LETTER: Not farming but industrial use
For over 100 years people from the Southwest have coveted water from the Flathead Valley. Now, when glaciers are vanishing from high peaks across the Americas and summers on average are becoming hotter and dryer, a new scheme is being hatched to steal our water — bottle it in 12 oz. bottles and ship it to the Southwest.
Comparing Lew Weaver’s proposal to farming water use is comparing completely unlike situations. Weaver will be using the water all year long. Part of the water will be altered with pollutants and returned to poison the ground or added to our river water. The clean water will be shipped out of the valley in plastic bottles and completely removed from the valley forever.
Farmers only use irrigation water during dry seasons of the summer. The rest of the year smaller amounts of water is used for livestock and home use. The water is returned to the ground, some consumed by crops and the rest seeps back down to the aquifer. The farmer’s crops are used to feed us or livestock, which also will become food for us.

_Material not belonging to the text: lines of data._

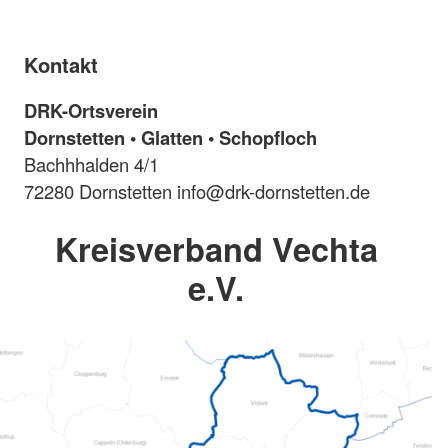
Kontakt
DRK-Ortsverein
Dornstetten • Glatten • Schopfloch
Bachhhalden 4/1
72280 Dornstetten info@drk-dornstetten.de
Kreisverband Vechta
e.V.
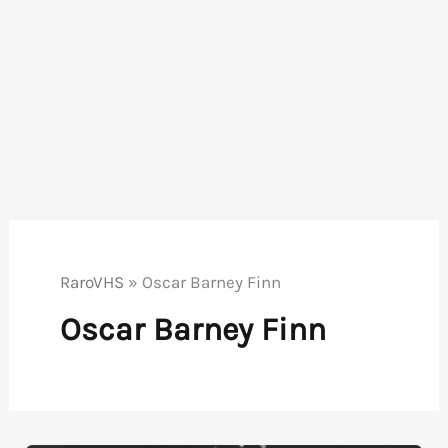
RaroVHS
»
Oscar Barney Finn
Oscar Barney Finn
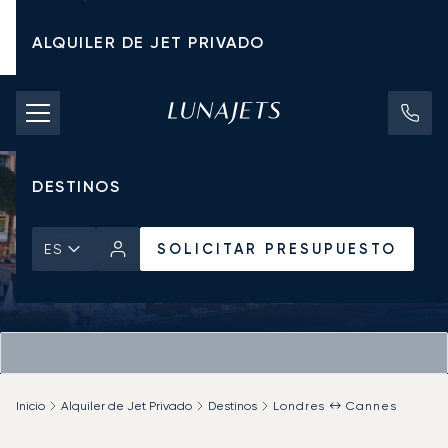
ALQUILER DE JET PRIVADO
TARIFAS DE CHÁRTER
JETS PRIVADOS
DESTINOS
SOLICITAR PRESUPUESTO
ES
Inicio
Alquiler de Jet Privado
Destinos
Londres ↔ Cannes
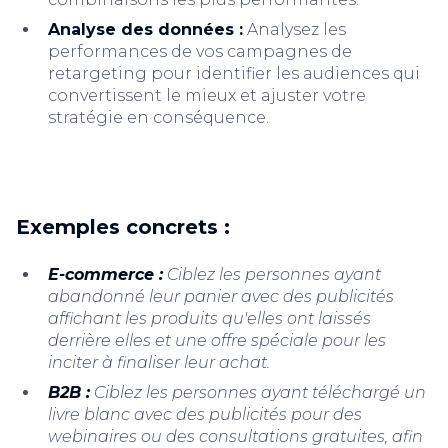
Analyse des données :
Analysez les
performances de vos campagnes de
retargeting pour identifier les audiences qui
convertissent le mieux et ajuster votre
stratégie en conséquence.
Exemples concrets :
E-commerce :
Ciblez les personnes ayant
abandonné leur panier avec des publicités
affichant les produits qu'elles ont laissés
derrière elles et une offre spéciale pour les
inciter à finaliser leur achat.
B2B :
Ciblez les personnes ayant téléchargé un
livre blanc avec des publicités pour des
webinaires ou des consultations gratuites, afin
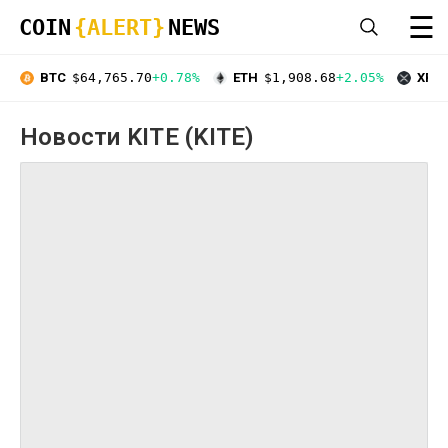
☰
COIN
{ALERT}
NEWS
BTC
$64,765.70
+0.78%
ETH
$1,908.68
+2.05%
XRP
Новости KITE (KITE)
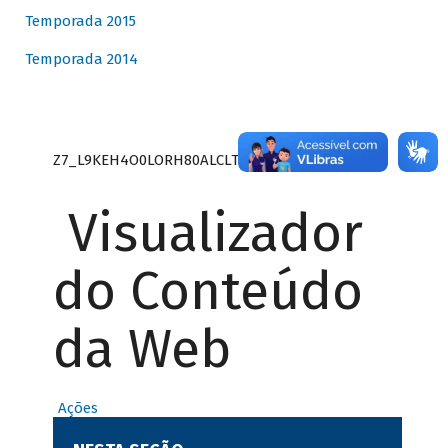
Temporada 2015
Temporada 2014
Z7_L9KEH4O0LORH80ALCLTPF80S27
Visualizador
do Conteúdo
da Web
Ações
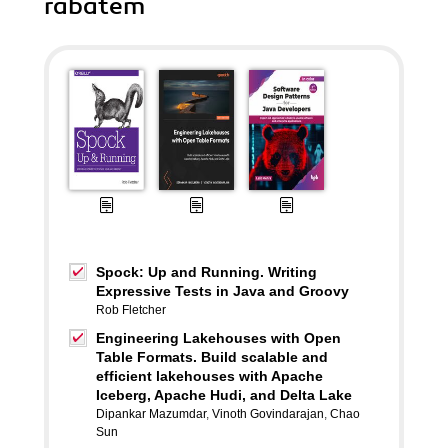
rabatem
Spock: Up and Running. Writing
Expressive Tests in Java and Groovy
Rob Fletcher
Engineering Lakehouses with Open
Table Formats. Build scalable and
efficient lakehouses with Apache
Iceberg, Apache Hudi, and Delta Lake
Dipankar Mazumdar
,
Vinoth Govindarajan
,
Chao
Sun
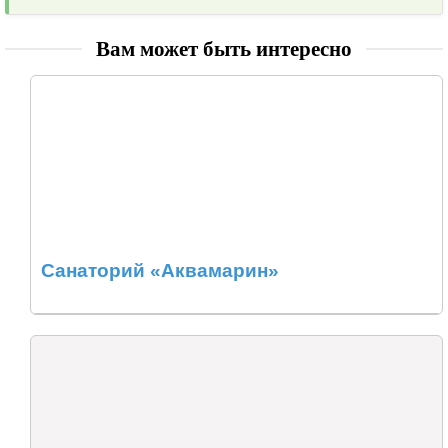
Вам может быть интересно
Санаторий «Аквамарин»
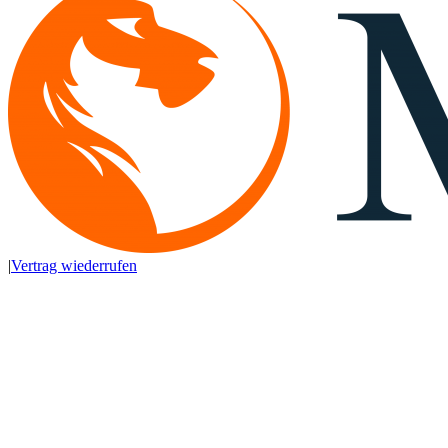
|
Vertrag wiederrufen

As we know, water flows downhill and will seek to fill a void. When water in large quantities is removed from a specific location, water above that void will seek to fill that space. Many citizens in the Flathead Valley have water wells and water rights. Not only those in the close proximity will be affected by the water draw-down.
What happens to the value of our property when we no longer can live on our home places when our water wells run dry? Will greed win out? Will Flathead Valley no longer be able to support and sustain the quiet peace each of us currently enjoy?